Prendre le pouls. S'arrêter devant un lycée du Blanc-Mesnil et écouter ce qu'ont à nous dire ses élèves, sans angélisme ni rejet, ces étiquettes qu'on appose parfois (souvent) à ces jeunes estampillés "de banlieue". C'est l'heure de la sortie des cours, la discussion entamée avec deux élèves porte sur l'actualité, sur ce qui se passe en France… Et puis rapidement, on se retrouve à huit, à neuf, puis à dix, parce que tous ont des choses à dire, parce que tous veulent évoquer les attentats du 13 novembre.

"Ça donne des frissons, ils sont tout jeunes, ils ont encore leur vie devant eux et ils ont décidé de faire ça", se désole une adolescente à propos des kamikazes. Mais pour une autre, les terroristes qui ont basculé sont "des faibles d'esprit, tout simplement". Elle ne leur trouve aucune excuse, "parce qu'il y en a d'autres qui réussissent alors qu'on vit tous en banlieue. Il y en a qui réussissent très bien leur vie, alors que eux, ils se sont tous perdus".

"On vit tous en banlieue et il y en a qui réussissent"

"Je pense que la France a une responsabilité dans ce qui se passe", pense au contraire un jeune homme. "La condition sociale dans les banlieues prête plus à entrer dans l'islamisme radical qu'à sortir des banlieues", assène-t-il. S'il se sent oublié ? Bien sûr. Un exemple ? "Nous l'année dernière, il a fallu que l'on bloque le lycée pour avoir du chauffage, en décembre ! Je ne sais pas si on peut dire qu'on est oubliés mais cela faisait un an que l'on ne pouvait plus ouvrir les fenêtres du lycée. Je suis sûr que quand on va sur Paris, ils ne manquent pas de chauffage, et que leurs fenêtres sont parfaites".

Pas de quoi faire le jihad, mais de quoi alimenter ce sentiment d'être à la marge, de ne pas être considérés comme les autres. Lui pense d'ailleurs que les attentats, "ce n'est pas terminé, parce que comme les jeunes de banlieue qui ont quitté l'école ne croient en rien, ils finissent par croire en n'importe quoi".

"Comme tout le monde, je vais m'abstenir"

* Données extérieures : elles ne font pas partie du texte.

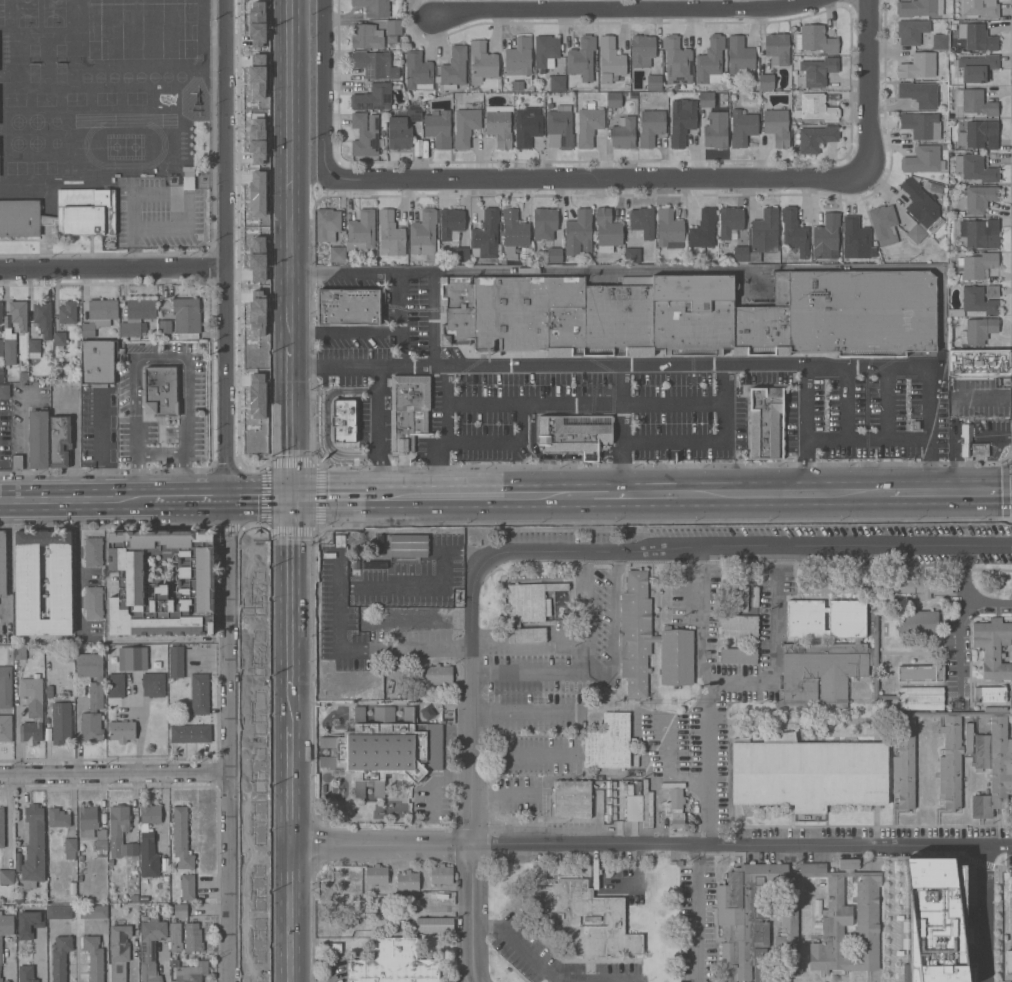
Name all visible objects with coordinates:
building: (373, 7)
building: (919, 8)
building: (980, 8)
road: (625, 11)
building: (257, 23)
building: (394, 26)
building: (911, 31)
building: (367, 36)
building: (977, 37)
building: (816, 39)
building: (940, 41)
building: (777, 48)
building: (546, 50)
building: (642, 50)
building: (740, 56)
building: (519, 57)
building: (582, 58)
building: (610, 60)
building: (482, 61)
building: (677, 61)
building: (710, 61)
building: (373, 63)
building: (918, 65)
building: (978, 67)
building: (453, 68)
building: (418, 71)
building: (816, 72)
building: (257, 77)
building: (557, 82)
building: (654, 82)
building: (766, 82)
road: (871, 88)
road: (324, 92)
building: (919, 94)
building: (373, 97)
building: (614, 99)
building: (706, 99)
building: (974, 102)
building: (816, 108)
building: (414, 113)
building: (681, 121)
building: (466, 125)
building: (499, 125)
building: (528, 125)
building: (921, 125)
building: (589, 126)
building: (777, 126)
building: (438, 127)
building: (561, 127)
building: (651, 127)
building: (742, 127)
building: (256, 128)
building: (716, 130)
building: (399, 132)
building: (624, 132)
building: (979, 134)
building: (364, 136)
building: (816, 138)
building: (257, 152)
building: (923, 159)
building: (975, 168)
road: (289, 175)
building: (188, 177)
road: (606, 177)
building: (933, 187)
building: (257, 193)
building: (980, 198)
building: (922, 205)
building: (86, 212)
road: (133, 216)
building: (20, 218)
building: (48, 220)
building: (730, 221)
building: (451, 222)
building: (643, 222)
building: (544, 223)
building: (328, 224)
building: (884, 224)
building: (669, 229)
building: (703, 229)
building: (607, 230)
building: (794, 231)
building: (361, 232)
building: (391, 233)
building: (579, 233)
building: (917, 233)
building: (980, 233)
building: (764, 234)
building: (424, 235)
building: (486, 235)
building: (513, 235)
building: (826, 236)
building: (857, 239)
building: (741, 253)
building: (337, 254)
building: (462, 254)
road: (134, 255)
building: (555, 255)
building: (632, 255)
building: (257, 258)
building: (978, 264)
road: (112, 270)
road: (408, 272)
building: (977, 302)
building: (349, 306)
building: (1, 312)
building: (67, 312)
building: (257, 312)
building: (19, 314)
building: (100, 315)
building: (694, 315)
building: (43, 318)
building: (137, 318)
building: (186, 318)
road: (398, 319)
building: (164, 326)
building: (978, 330)
road: (344, 332)
building: (60, 338)
building: (10, 347)
building: (35, 348)
road: (161, 358)
building: (97, 363)
building: (979, 363)
road: (671, 365)
building: (22, 376)
building: (2, 378)
road: (621, 382)
building: (4, 391)
building: (160, 391)
building: (257, 395)
road: (503, 400)
road: (692, 401)
road: (846, 402)
road: (887, 402)
road: (443, 403)
building: (408, 411)
road: (622, 417)
building: (323, 419)
building: (353, 422)
building: (765, 422)
road: (291, 424)
road: (806, 428)
road: (379, 431)
building: (572, 435)
building: (38, 438)
road: (868, 439)
road: (691, 440)
building: (60, 441)
road: (482, 441)
building: (971, 444)
road: (24, 447)
building: (363, 449)
road: (135, 457)
road: (187, 458)
building: (17, 462)
road: (443, 468)
road: (226, 491)
road: (953, 491)
road: (850, 492)
road: (625, 493)
road: (368, 496)
road: (260, 497)
traffic signals: (293, 497)
road: (113, 499)
building: (379, 545)
building: (409, 546)
road: (603, 550)
building: (93, 551)
road: (10, 557)
building: (324, 559)
building: (333, 559)
building: (2, 563)
building: (373, 565)
road: (77, 568)
road: (88, 574)
building: (27, 582)
building: (162, 584)
road: (385, 585)
road: (292, 591)
road: (963, 596)
building: (744, 598)
building: (404, 599)
building: (530, 601)
building: (93, 602)
building: (412, 617)
building: (355, 621)
building: (917, 623)
road: (614, 625)
building: (738, 626)
building: (635, 633)
building: (527, 635)
road: (959, 643)
road: (772, 645)
building: (993, 647)
road: (419, 650)
building: (20, 652)
building: (738, 655)
building: (676, 656)
building: (132, 658)
building: (176, 662)
road: (585, 668)
building: (919, 673)
building: (438, 675)
building: (92, 677)
building: (153, 684)
building: (115, 685)
building: (5, 687)
building: (49, 688)
building: (65, 693)
building: (200, 694)
building: (990, 694)
building: (32, 696)
road: (707, 696)
building: (895, 696)
building: (1010, 698)
road: (292, 706)
road: (522, 716)
building: (61, 721)
building: (6, 727)
building: (91, 727)
building: (122, 730)
building: (31, 732)
building: (191, 733)
building: (968, 738)
building: (608, 742)
building: (385, 748)
road: (522, 756)
building: (808, 772)
road: (115, 773)
road: (291, 786)
road: (501, 795)
building: (572, 799)
building: (633, 802)
building: (673, 802)
building: (647, 805)
road: (164, 811)
building: (58, 818)
building: (119, 820)
building: (88, 821)
building: (2, 828)
building: (181, 838)
building: (149, 841)
building: (101, 842)
building: (115, 843)
road: (651, 845)
building: (70, 848)
building: (132, 848)
building: (33, 849)
building: (81, 858)
building: (1009, 873)
building: (376, 874)
building: (441, 874)
building: (6, 876)
building: (408, 880)
road: (595, 885)
building: (188, 887)
building: (19, 898)
building: (134, 898)
building: (850, 900)
building: (180, 910)
building: (60, 911)
building: (95, 911)
road: (473, 913)
road: (695, 913)
road: (290, 914)
road: (986, 915)
building: (583, 918)
building: (832, 919)
building: (935, 920)
building: (29, 923)
building: (6, 924)
building: (176, 936)
building: (193, 938)
building: (333, 947)
building: (850, 947)
building: (151, 948)
building: (119, 951)
building: (1, 952)
building: (60, 957)
building: (94, 957)
road: (12, 962)
building: (1009, 962)
building: (392, 963)
road: (547, 970)
building: (190, 971)
building: (26, 973)
building: (1, 981)
building: (6, 981)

Ce qui vient de se passer leur donne-t-il pour autant envie de s'intéresser à la politique, d'aller dans l'isoloir crier leur isolement ? "On n'est écoutés ni par l'UMP, ni par le PS, ni par le FN. Alors pourquoi j'irais voter ?", poursuit le jeune homme, pourtant en âge de faire entendre sa voix dans les urnes. Son voisin, lui aussi majeur, ne votera pas. "A chaque fois, rien ne change. L'un fait quelque chose, l'autre critique, mais au prochain mandat, l'autre va faire la même chose. Je crois que je vais faire comme tout le monde, je vais m'abstenir".